Entries shown -

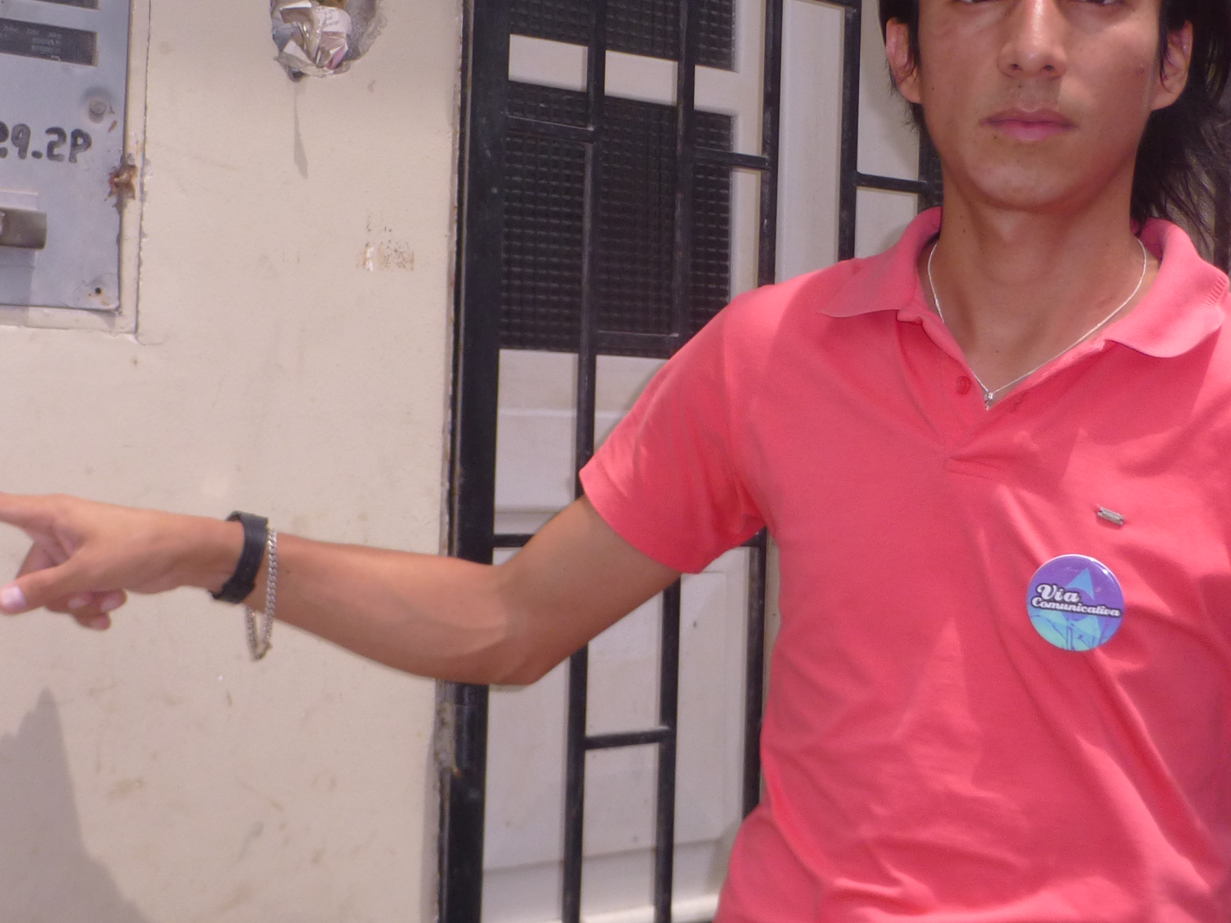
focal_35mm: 60
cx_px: 532
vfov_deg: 24.3
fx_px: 2134
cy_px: 315
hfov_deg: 32.1
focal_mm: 5.4
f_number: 3.6
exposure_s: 1/800
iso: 100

Work to be completed - Exactly as they appear above, print all the lines, but not the pictures.

Task answer -
focal_35mm: 60
cx_px: 532
vfov_deg: 24.3
fx_px: 2134
cy_px: 315
hfov_deg: 32.1
focal_mm: 5.4
f_number: 3.6
exposure_s: 1/800
iso: 100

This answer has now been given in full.